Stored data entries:

--- START ---

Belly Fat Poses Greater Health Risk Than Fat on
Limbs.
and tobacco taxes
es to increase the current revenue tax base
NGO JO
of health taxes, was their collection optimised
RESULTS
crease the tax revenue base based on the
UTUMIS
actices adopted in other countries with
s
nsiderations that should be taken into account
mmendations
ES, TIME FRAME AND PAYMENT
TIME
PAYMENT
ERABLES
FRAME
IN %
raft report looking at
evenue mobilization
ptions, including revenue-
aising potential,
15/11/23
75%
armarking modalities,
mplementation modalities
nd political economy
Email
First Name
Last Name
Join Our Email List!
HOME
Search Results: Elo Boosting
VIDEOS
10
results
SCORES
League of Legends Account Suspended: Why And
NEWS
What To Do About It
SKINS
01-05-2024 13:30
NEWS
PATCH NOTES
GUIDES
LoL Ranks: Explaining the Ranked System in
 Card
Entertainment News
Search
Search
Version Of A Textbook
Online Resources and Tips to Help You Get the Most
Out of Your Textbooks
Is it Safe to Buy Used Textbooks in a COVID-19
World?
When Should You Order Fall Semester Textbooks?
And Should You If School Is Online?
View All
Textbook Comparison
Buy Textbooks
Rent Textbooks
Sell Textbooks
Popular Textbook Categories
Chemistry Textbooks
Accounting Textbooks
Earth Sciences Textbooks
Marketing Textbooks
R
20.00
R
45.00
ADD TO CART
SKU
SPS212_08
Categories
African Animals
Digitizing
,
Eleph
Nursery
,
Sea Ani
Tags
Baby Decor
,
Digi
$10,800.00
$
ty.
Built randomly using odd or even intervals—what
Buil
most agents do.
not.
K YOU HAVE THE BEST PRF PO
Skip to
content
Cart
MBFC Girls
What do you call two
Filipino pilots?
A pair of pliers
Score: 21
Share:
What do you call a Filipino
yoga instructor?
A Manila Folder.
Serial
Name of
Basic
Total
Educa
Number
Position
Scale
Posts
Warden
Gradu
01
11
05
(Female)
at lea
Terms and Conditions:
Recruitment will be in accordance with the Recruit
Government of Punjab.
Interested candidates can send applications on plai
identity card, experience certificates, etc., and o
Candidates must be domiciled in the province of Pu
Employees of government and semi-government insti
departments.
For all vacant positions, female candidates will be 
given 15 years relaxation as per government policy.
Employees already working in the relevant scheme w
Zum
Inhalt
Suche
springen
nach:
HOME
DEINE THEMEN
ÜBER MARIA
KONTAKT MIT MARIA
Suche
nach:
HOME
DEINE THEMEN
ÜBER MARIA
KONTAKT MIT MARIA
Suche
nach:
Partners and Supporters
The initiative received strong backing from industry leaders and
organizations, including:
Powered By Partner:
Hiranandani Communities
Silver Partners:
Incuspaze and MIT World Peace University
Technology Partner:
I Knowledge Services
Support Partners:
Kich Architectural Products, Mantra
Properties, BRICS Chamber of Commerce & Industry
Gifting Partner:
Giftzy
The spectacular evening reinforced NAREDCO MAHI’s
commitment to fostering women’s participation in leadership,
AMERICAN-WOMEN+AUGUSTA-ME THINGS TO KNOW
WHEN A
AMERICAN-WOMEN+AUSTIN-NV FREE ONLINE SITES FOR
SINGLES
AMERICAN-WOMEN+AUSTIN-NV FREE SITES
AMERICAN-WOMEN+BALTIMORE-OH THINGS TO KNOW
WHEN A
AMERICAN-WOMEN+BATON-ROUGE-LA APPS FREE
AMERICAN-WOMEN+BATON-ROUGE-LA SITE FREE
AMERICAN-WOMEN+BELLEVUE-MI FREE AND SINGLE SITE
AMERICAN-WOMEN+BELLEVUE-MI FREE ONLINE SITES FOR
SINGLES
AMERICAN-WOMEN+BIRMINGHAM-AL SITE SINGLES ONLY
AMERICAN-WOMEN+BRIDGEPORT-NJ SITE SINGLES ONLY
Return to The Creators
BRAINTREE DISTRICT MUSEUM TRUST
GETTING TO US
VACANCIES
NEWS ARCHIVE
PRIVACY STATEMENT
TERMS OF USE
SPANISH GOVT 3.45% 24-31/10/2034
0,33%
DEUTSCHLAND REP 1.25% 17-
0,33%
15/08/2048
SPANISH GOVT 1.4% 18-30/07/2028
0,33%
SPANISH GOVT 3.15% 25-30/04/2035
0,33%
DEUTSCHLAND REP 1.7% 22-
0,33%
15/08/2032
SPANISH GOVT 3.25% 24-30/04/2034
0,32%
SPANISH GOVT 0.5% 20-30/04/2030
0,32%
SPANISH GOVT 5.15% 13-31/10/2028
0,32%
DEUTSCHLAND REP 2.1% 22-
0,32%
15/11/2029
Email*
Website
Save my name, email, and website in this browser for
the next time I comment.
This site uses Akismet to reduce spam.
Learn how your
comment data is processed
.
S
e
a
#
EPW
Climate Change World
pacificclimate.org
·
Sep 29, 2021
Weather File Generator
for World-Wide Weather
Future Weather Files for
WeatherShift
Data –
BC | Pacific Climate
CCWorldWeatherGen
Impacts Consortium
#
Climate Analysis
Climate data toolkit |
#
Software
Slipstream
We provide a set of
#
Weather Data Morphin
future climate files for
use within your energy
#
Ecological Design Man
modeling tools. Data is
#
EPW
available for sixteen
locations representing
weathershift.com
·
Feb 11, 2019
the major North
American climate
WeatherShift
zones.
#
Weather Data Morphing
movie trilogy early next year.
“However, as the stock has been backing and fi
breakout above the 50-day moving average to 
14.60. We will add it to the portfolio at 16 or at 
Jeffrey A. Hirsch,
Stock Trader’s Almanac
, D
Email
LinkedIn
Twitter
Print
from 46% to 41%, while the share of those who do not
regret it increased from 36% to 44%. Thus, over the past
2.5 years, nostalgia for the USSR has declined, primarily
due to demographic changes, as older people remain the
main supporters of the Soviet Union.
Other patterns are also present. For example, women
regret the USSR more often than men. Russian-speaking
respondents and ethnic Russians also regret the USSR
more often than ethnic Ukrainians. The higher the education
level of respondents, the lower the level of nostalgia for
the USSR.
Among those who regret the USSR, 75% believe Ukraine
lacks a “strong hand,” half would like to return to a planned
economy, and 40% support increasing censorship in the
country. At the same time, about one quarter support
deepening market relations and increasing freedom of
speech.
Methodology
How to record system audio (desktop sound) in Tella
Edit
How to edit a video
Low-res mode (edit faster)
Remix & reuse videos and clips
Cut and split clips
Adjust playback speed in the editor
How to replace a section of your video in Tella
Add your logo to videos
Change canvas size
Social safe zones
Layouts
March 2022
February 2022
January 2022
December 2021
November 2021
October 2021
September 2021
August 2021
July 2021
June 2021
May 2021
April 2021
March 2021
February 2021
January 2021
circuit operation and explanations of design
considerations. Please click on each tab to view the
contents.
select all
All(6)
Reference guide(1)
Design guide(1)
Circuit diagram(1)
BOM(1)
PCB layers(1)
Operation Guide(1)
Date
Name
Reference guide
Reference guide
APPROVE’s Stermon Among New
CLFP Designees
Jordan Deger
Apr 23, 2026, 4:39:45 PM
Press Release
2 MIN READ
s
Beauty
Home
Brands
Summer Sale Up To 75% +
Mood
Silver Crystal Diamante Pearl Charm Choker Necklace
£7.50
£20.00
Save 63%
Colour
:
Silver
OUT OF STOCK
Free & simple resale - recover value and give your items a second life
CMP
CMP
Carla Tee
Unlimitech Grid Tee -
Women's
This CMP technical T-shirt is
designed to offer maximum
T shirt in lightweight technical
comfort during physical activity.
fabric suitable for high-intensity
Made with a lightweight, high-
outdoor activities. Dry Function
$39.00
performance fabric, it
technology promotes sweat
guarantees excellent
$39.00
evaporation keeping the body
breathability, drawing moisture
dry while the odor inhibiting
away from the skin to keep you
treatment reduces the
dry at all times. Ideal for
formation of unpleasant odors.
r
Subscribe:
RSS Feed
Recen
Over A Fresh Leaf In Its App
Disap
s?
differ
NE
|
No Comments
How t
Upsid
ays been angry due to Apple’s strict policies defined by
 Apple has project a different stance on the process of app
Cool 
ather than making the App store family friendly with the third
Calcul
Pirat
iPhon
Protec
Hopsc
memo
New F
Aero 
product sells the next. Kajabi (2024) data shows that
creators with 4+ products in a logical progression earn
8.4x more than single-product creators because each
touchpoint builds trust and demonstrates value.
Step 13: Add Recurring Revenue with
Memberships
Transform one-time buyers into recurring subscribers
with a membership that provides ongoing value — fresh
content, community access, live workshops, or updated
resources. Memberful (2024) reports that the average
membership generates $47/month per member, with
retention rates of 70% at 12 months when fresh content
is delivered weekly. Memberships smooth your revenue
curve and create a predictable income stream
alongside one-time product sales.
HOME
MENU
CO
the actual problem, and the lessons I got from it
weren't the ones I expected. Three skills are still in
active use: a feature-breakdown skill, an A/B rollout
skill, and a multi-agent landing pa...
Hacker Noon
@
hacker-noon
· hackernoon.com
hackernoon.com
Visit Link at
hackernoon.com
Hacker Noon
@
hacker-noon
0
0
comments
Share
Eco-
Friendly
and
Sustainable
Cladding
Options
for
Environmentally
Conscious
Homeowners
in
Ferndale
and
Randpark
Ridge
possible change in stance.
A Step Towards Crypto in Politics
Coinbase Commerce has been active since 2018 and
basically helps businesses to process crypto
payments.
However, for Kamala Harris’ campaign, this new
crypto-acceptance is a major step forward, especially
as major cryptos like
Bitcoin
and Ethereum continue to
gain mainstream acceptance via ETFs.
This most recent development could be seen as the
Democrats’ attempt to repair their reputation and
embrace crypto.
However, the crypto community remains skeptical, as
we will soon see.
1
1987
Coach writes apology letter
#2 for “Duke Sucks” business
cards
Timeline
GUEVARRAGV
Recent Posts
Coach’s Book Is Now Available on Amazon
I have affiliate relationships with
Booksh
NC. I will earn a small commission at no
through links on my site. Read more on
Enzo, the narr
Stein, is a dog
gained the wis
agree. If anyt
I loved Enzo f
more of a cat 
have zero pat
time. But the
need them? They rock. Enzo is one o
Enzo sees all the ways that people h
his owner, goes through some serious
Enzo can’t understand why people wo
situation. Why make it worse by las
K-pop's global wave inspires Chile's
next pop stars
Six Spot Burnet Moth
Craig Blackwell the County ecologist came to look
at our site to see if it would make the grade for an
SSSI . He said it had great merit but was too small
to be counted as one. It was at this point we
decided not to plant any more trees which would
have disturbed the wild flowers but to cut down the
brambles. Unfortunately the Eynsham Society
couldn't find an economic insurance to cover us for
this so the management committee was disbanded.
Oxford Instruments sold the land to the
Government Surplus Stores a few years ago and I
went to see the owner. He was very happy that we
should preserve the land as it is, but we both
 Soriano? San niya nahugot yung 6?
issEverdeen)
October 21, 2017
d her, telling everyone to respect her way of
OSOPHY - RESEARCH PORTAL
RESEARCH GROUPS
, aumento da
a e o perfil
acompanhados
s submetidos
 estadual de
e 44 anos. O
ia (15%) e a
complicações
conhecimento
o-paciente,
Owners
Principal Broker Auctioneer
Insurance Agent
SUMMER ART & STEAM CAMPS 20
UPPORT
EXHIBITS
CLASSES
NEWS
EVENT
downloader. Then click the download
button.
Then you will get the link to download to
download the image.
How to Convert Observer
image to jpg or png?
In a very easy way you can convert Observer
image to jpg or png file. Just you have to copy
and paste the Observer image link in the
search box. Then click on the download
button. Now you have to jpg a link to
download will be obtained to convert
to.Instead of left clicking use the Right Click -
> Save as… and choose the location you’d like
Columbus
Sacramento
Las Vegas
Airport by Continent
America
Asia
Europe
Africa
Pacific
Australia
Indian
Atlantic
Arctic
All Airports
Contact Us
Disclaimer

--- END ---

Task: Reproduce the listing from its first line through the line containing "When Should You", including both ends.

Solution for this problem:
Belly Fat Poses Greater Health Risk Than Fat on
Limbs.
and tobacco taxes
es to increase the current revenue tax base
NGO JO
of health taxes, was their collection optimised
RESULTS
crease the tax revenue base based on the
UTUMIS
actices adopted in other countries with
s
nsiderations that should be taken into account
mmendations
ES, TIME FRAME AND PAYMENT
TIME
PAYMENT
ERABLES
FRAME
IN %
raft report looking at
evenue mobilization
ptions, including revenue-
aising potential,
15/11/23
75%
armarking modalities,
mplementation modalities
nd political economy
Email
First Name
Last Name
Join Our Email List!
HOME
Search Results: Elo Boosting
VIDEOS
10
results
SCORES
League of Legends Account Suspended: Why And
NEWS
What To Do About It
SKINS
01-05-2024 13:30
NEWS
PATCH NOTES
GUIDES
LoL Ranks: Explaining the Ranked System in
 Card
Entertainment News
Search
Search
Version Of A Textbook
Online Resources and Tips to Help You Get the Most
Out of Your Textbooks
Is it Safe to Buy Used Textbooks in a COVID-19
World?
When Should You Order Fall Semester Textbooks?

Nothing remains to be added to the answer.